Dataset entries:
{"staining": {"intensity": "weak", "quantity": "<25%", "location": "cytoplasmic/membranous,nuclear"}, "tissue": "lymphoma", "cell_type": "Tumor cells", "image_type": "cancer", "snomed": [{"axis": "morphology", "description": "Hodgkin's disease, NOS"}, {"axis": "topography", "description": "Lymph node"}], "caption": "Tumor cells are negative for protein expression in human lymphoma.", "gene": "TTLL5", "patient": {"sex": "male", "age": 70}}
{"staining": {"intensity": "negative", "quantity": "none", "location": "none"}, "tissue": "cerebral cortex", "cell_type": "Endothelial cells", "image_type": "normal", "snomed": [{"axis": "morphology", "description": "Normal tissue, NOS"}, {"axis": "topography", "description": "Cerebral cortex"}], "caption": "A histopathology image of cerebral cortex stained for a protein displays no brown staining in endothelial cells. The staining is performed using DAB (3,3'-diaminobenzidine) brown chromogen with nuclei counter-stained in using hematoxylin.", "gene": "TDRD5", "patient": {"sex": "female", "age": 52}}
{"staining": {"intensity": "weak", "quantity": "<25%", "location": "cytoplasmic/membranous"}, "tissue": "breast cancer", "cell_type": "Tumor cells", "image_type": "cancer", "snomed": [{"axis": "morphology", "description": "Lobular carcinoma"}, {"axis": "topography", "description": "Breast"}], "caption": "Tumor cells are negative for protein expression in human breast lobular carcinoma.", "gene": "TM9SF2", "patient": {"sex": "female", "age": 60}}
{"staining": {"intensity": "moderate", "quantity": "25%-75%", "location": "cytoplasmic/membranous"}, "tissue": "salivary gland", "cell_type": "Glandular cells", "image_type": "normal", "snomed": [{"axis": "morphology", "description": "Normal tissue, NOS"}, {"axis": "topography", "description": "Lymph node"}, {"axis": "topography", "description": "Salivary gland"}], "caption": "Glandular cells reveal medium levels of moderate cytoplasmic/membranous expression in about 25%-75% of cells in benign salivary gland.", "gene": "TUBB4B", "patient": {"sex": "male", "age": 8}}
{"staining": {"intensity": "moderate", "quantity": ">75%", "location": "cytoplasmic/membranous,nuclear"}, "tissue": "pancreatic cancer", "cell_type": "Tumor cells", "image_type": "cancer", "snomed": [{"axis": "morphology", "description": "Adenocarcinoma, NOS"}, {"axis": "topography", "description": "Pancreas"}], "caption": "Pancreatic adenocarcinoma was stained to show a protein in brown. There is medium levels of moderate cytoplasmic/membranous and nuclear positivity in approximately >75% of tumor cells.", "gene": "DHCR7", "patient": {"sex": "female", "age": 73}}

▶ **Work item**:
Output the records again in full. Keep every character as written.

▶ **Task solution**:
{"staining": {"intensity": "weak", "quantity": "<25%", "location": "cytoplasmic/membranous,nuclear"}, "tissue": "lymphoma", "cell_type": "Tumor cells", "image_type": "cancer", "snomed": [{"axis": "morphology", "description": "Hodgkin's disease, NOS"}, {"axis": "topography", "description": "Lymph node"}], "caption": "Tumor cells are negative for protein expression in human lymphoma.", "gene": "TTLL5", "patient": {"sex": "male", "age": 70}}
{"staining": {"intensity": "negative", "quantity": "none", "location": "none"}, "tissue": "cerebral cortex", "cell_type": "Endothelial cells", "image_type": "normal", "snomed": [{"axis": "morphology", "description": "Normal tissue, NOS"}, {"axis": "topography", "description": "Cerebral cortex"}], "caption": "A histopathology image of cerebral cortex stained for a protein displays no brown staining in endothelial cells. The staining is performed using DAB (3,3'-diaminobenzidine) brown chromogen with nuclei counter-stained in using hematoxylin.", "gene": "TDRD5", "patient": {"sex": "female", "age": 52}}
{"staining": {"intensity": "weak", "quantity": "<25%", "location": "cytoplasmic/membranous"}, "tissue": "breast cancer", "cell_type": "Tumor cells", "image_type": "cancer", "snomed": [{"axis": "morphology", "description": "Lobular carcinoma"}, {"axis": "topography", "description": "Breast"}], "caption": "Tumor cells are negative for protein expression in human breast lobular carcinoma.", "gene": "TM9SF2", "patient": {"sex": "female", "age": 60}}
{"staining": {"intensity": "moderate", "quantity": "25%-75%", "location": "cytoplasmic/membranous"}, "tissue": "salivary gland", "cell_type": "Glandular cells", "image_type": "normal", "snomed": [{"axis": "morphology", "description": "Normal tissue, NOS"}, {"axis": "topography", "description": "Lymph node"}, {"axis": "topography", "description": "Salivary gland"}], "caption": "Glandular cells reveal medium levels of moderate cytoplasmic/membranous expression in about 25%-75% of cells in benign salivary gland.", "gene": "TUBB4B", "patient": {"sex": "male", "age": 8}}
{"staining": {"intensity": "moderate", "quantity": ">75%", "location": "cytoplasmic/membranous,nuclear"}, "tissue": "pancreatic cancer", "cell_type": "Tumor cells", "image_type": "cancer", "snomed": [{"axis": "morphology", "description": "Adenocarcinoma, NOS"}, {"axis": "topography", "description": "Pancreas"}], "caption": "Pancreatic adenocarcinoma was stained to show a protein in brown. There is medium levels of moderate cytoplasmic/membranous and nuclear positivity in approximately >75% of tumor cells.", "gene": "DHCR7", "patient": {"sex": "female", "age": 73}}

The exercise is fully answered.